Похоже, что латинский парус — это такая венецианская скрепа. Почему Италия из самой передовой страны Европы превратилась в скрепохранилище? Почему самые предприимчивые и самые успешные во всей Европе итальянцы стали итальянцами ленивыми и отсталыми?
Там же привезенная с острова Сардиния лодка, сделанная из пучков тростника. На таких еще недавно ловили рыбу в тамошних озерах. Шумер, Египет, Сардиния.
Ходить по Венеции — все равно что ходить по грибы. Все церкви прекрасны. Но, допустим, в Сан Джованни ин Брагора — поразительный Чима ди Конельяно и оба Виварини, а в соседней, такой же древней, Сан Мартин — только какой-то нелепый конец XVIII века. Хотя и там есть свои подберезовики: мраморный алтарь работы Туллио Ломбардо и выразительное каменное распятие начала XIV века.
Вчера по моему кабинету в университете бегала крохотная ящерица. А в Петербурге никто не бегает, наверное, потому, что там у меня нет кабинета.

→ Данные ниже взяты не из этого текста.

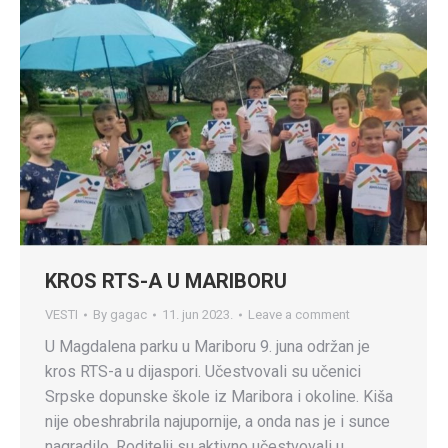
KROS RTS-A U MARIBORU
VESTI
By
gagac
11. jun 2023.
Leave a comment
U Magdalena parku u Mariboru 9. juna održan je
kros RTS-a u dijaspori. Učestvovali su učenici
Srpske dopunske škole iz Maribora i okoline. Kiša
nije obeshrabrila najupornije, a onda nas je i sunce
nagradilo. Roditelji su aktivno učestvovali u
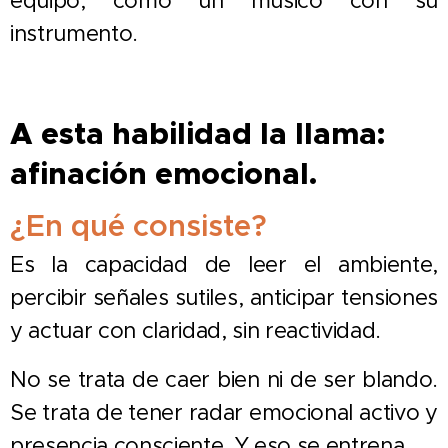
equipo, como un músico con su
instrumento.
A esta habilidad la llama:
afinación emocional.
¿En qué consiste?
Es la capacidad de leer el ambiente,
percibir señales sutiles, anticipar tensiones
y actuar con claridad, sin reactividad.
No se trata de caer bien ni de ser blando.
Se trata de tener radar emocional activo y
presencia consciente. Y eso se entrena.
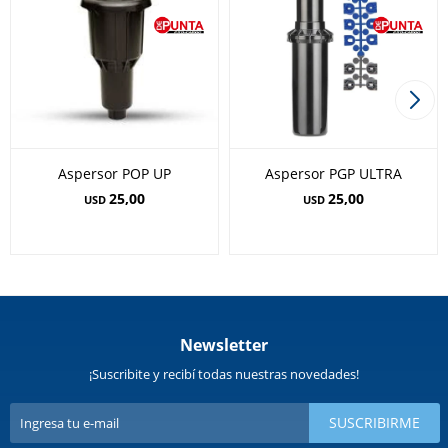
Aspersor POP UP
Aspersor PGP ULTRA
25,00
25,00
USD
USD
Newsletter
¡Suscribite y recibí todas nuestras novedades!
SUSCRIBIRME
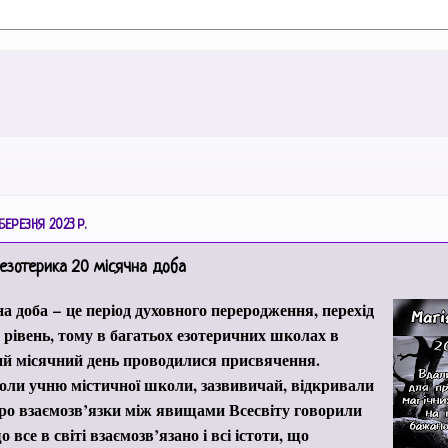
БЕРЕЗНЯ 2023 Р.
 езотерика 20 місячна доба
на доба
–
це період духовного переродження, перехід
 рівень, тому в багатьох езотеричних школах в
й місячний день проводилися присвячення.
коли учню містичної школи, зазвивичай, відкривали
ро взаємозв’язки між явищами Всесвіту говорили
о все в світі взаємозв’язано і всі істоти, що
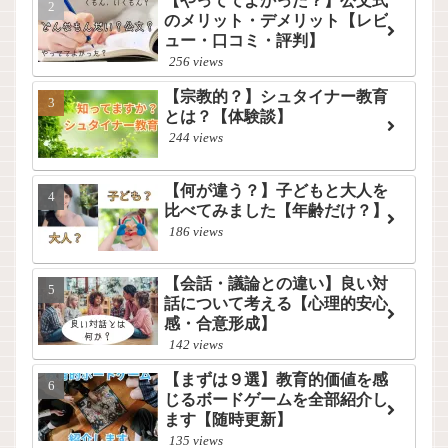
【やっててよかった？】公文式
のメリット・デメリット【レビ
ュー・口コミ・評判】
256 views
【宗教的？】シュタイナー教育
とは？【体験談】
244 views
【何が違う？】子どもと大人を
比べてみました【年齢だけ？】
186 views
【会話・議論との違い】良い対
話について考える【心理的安心
感・合意形成】
142 views
【まずは９選】教育的価値を感
じるボードゲームを全部紹介し
ます【随時更新】
135 views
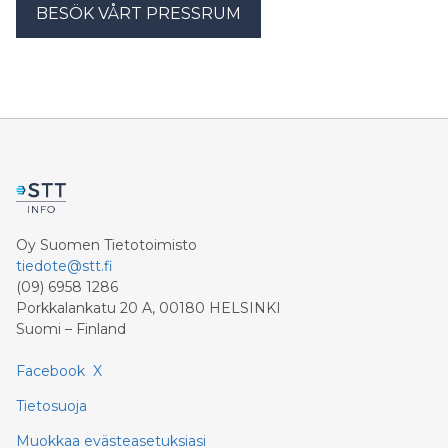
BESÖK VÅRT PRESSRUM
Oy Suomen Tietotoimisto
tiedote@stt.fi
(09) 6958 1286
Porkkalankatu 20 A, 00180 HELSINKI
Suomi – Finland
Facebook
X
Tietosuoja
Muokkaa evästeasetuksiasi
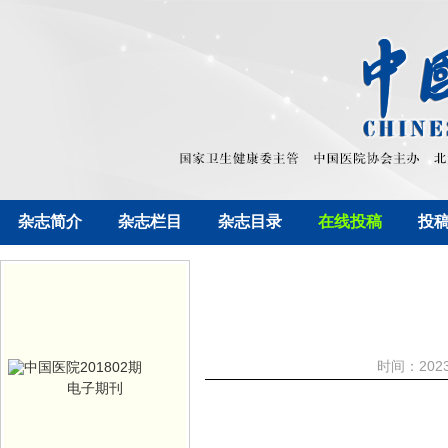
杂志简介
杂志栏目
杂志目录
在线投稿
投
时间：202
电子期刊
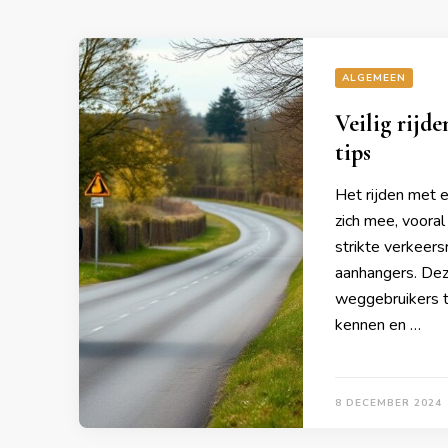
ALGEMEEN
Veilig rijd
tips
Het rijden met 
zich mee, vooral 
strikte verkeers
aanhangers. Deze
weggebruikers t
kennen en …
8 DECEMBER 2024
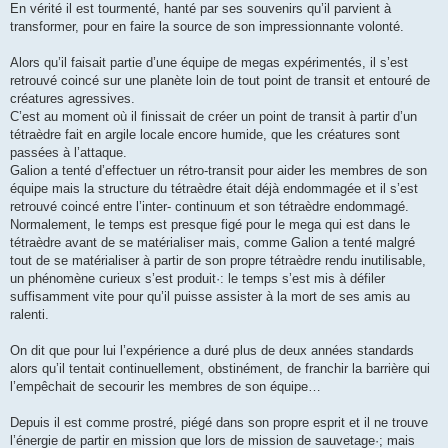
En vérité il est tourmenté, hanté par ses souvenirs qu’il parvient à
transformer, pour en faire la source de son impressionnante volonté.
Alors qu’il faisait partie d’une équipe de megas expérimentés, il s’est
retrouvé coincé sur une planète loin de tout point de transit et entouré de
créatures agressives.
C’est au moment où il finissait de créer un point de transit à partir d’un
tétraèdre fait en argile locale encore humide, que les créatures sont
passées à l’attaque.
Galion a tenté d’effectuer un rétro-transit pour aider les membres de son
équipe mais la structure du tétraèdre était déjà endommagée et il s’est
retrouvé coincé entre l’inter- continuum et son tétraèdre endommagé.
Normalement, le temps est presque figé pour le mega qui est dans le
tétraèdre avant de se matérialiser mais, comme Galion a tenté malgré
tout de se matérialiser à partir de son propre tétraèdre rendu inutilisable,
un phénomène curieux s’est produit·: le temps s’est mis à défiler
suffisamment vite pour qu’il puisse assister à la mort de ses amis au
ralenti.
On dit que pour lui l’expérience a duré plus de deux années standards
alors qu’il tentait continuellement, obstinément, de franchir la barrière qui
l’empêchait de secourir les membres de son équipe…
Depuis il est comme prostré, piégé dans son propre esprit et il ne trouve
l’énergie de partir en mission que lors de mission de sauvetage·; mais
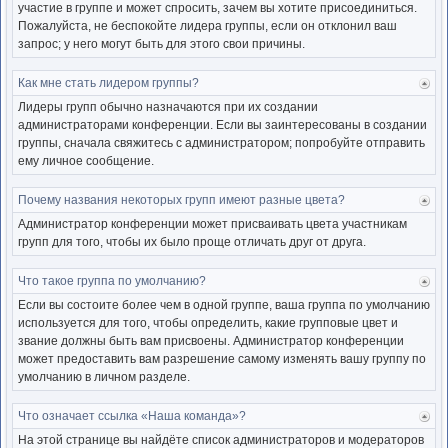
участие в группе и может спросить, зачем вы хотите присоединиться.
Пожалуйста, не беспокойте лидера группы, если он отклонил ваш
запрос; у него могут быть для этого свои причины.
Как мне стать лидером группы?
Ве
к
Лидеры групп обычно назначаются при их создании
нача
администраторами конференции. Если вы заинтересованы в создании
группы, сначала свяжитесь с администратором; попробуйте отправить
ему личное сообщение.
Почему названия некоторых групп имеют разные цвета?
Ве
к
Администратор конференции может присваивать цвета участникам
нача
групп для того, чтобы их было проще отличать друг от друга.
Что такое группа по умолчанию?
Ве
к
Если вы состоите более чем в одной группе, ваша группа по умолчанию
нача
используется для того, чтобы определить, какие групповые цвет и
звание должны быть вам присвоены. Администратор конференции
может предоставить вам разрешение самому изменять вашу группу по
умолчанию в личном разделе.
Что означает ссылка «Наша команда»?
Ве
к
На этой странице вы найдёте список администраторов и модераторов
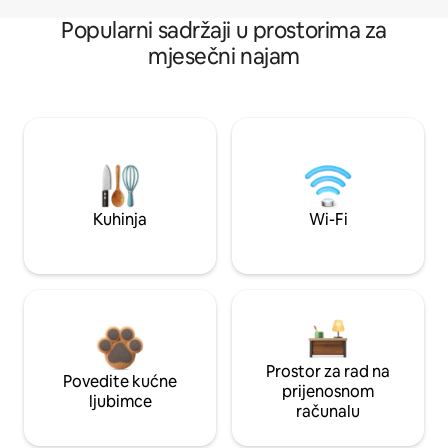
Popularni sadržaji u prostorima za
mjesečni najam
Kuhinja
Wi-Fi
Prostor za rad na
Povedite kućne
prijenosnom
ljubimce
računalu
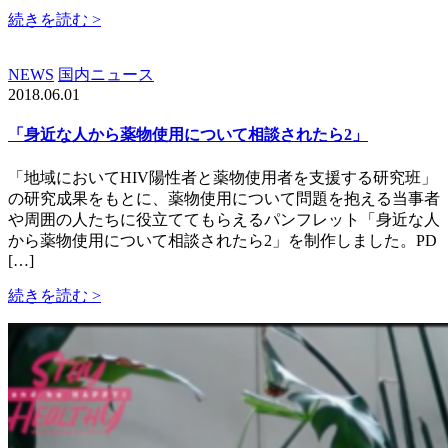
続きを読む >
NEWS
国内ニュース
2018.06.01
「身近な人から薬物使用について相談されたら2」
「地域においてHIV陽性者と薬物使用者を支援する研究班」
の研究成果をもとに、薬物使用について問題を抱える当事者
や周囲の人たちに役立ててもらえるパンフレット「身近な人
から薬物使用について相談されたら2」を制作しました。PD
[…]
続きを読む >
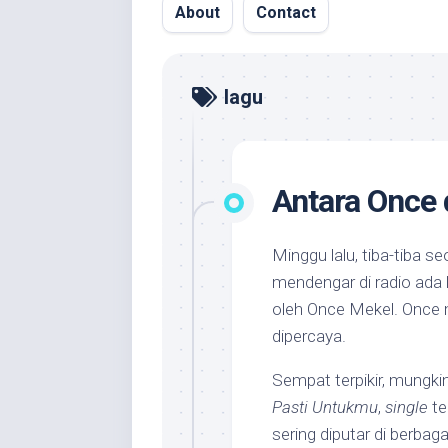
About
Contact
lagu
Antara Once 
Minggu lalu, tiba-tiba s
mendengar di radio ada 
oleh Once Mekel. Once
dipercaya.
Sempat terpikir, mungki
Pasti Untukmu
,
single
te
sering diputar di berbaga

Если глядеть с Сан Серволо, то слева видны сады на изнанке острова Сан Джорджо, а справа — роскошный парк на хвосте Венецианской Рыбы. И вся Венеция кажется прекрасным зеленым садом, встающим из зеленых (но это совсем другой зеленый) вод лагуны. А на самом деле, в центре города — только стены. Вот как много зависит от точки зрения!
Низкая вода за четыре часа сменилась высокой. Мелкие волны стали осторожно плескать на набережные и тихой сапой ползти в подворотни.
Потом опять все вернулось к среднему уровню. Море — вопреки классику — не смеется, оно — дышит.
От площади Сан Марко до моста Риальто (я живу как раз в этом районе) толпы туристов протискиваются по узким улицам то в одну, то в другую сторону. Будто кто-то крутит ручку мясорубки сначала по часовой стрелке, а потом — против.
Венеция — пустынный, пустеющий город, вроде северных деревень. Стоит выскочить за круг туристических маршрутов (а на это нужно всего десять-пятнадцать минут) — и ни души. Этажи, а то и целые дома стоят с глухо закрытыми деревянными ставнями. Особенно это заметно вечером, когда видны светящиеся окна и то, как их мало.
Остров был полностью заселен к XIV веку. Тогда на нем жило двести тысяч человек, и это был второй (после Парижа) город Европы. Потом эта цифра держалась, падая во время очередной чумы и снова быстро восстанавливаясь, вплоть до начала ХХ века.
Сейчас в исторической части Венеции живет пятьдесят тысяч человек.
Мальчики с темно-русыми волнистыми волосами убежали с картин, алтарей и карнизов и колотят мячом в стену готического собора.
Венецианцы разговаривают небыстро и разборчиво.
Город будто боится, что ты ему не веришь (не веришь!), и пускает по каналам катера с надписью «Скорая помощь», или — «Карабинеры», или — «Налоговая полиция».
На роскошном парохете, вышитом в XVII веке добродетельной вдовой для Испанской синагоги, с горы Синай текут быстрые реки и, пробурлив под арочными мостами, впадают в синее море. Море омывает стены Иерусалима. По морю ходят галеры.
Из семи районов Венеции я освоил два с половиной, а ведь есть еще окрестности.
Город невелик, но невообразимо густ. За час, разиня рот, проделываешь путь, который абориген проходит за десять минут.
В рабочие дни у меня есть два-три часа до начала занятий, и я отправляюсь куда глаза глядят. Более или менее стал чувствовать направление (в Венеции это не так просто) и не боюсь опоздать на вапоретто.
Утренний рынок Риальто. Сегодня поспел к продаже рыб и гадов. Снейдерс, да и только. Видел даже угрей. У марлина — огромные глаза, смотрящие на все со стеклянной укоризной. Почему-то самая дешевая рыба — мелкая барабулька. А у нас на Черном море она считалась деликатесом. Крупная барабулька чуть дороже. Зато, наоборот, крупные каракатицы дешевле мелких. Осьминоги, все одинакового размера и распяленные на прилавке ртом наружу, а щупальцами — во все стороны, лежат как хризантемы. Масса неожиданных ракушек (это я не про мидии или гребешки) и членистоногих, про которые никогда бы не подумал, что они съедобны. Самые мелкие крабы — живые и шустро бегают в глубине корзины. Это как если бы начали туда-сюда бегать семечки в мешке уличной торговки.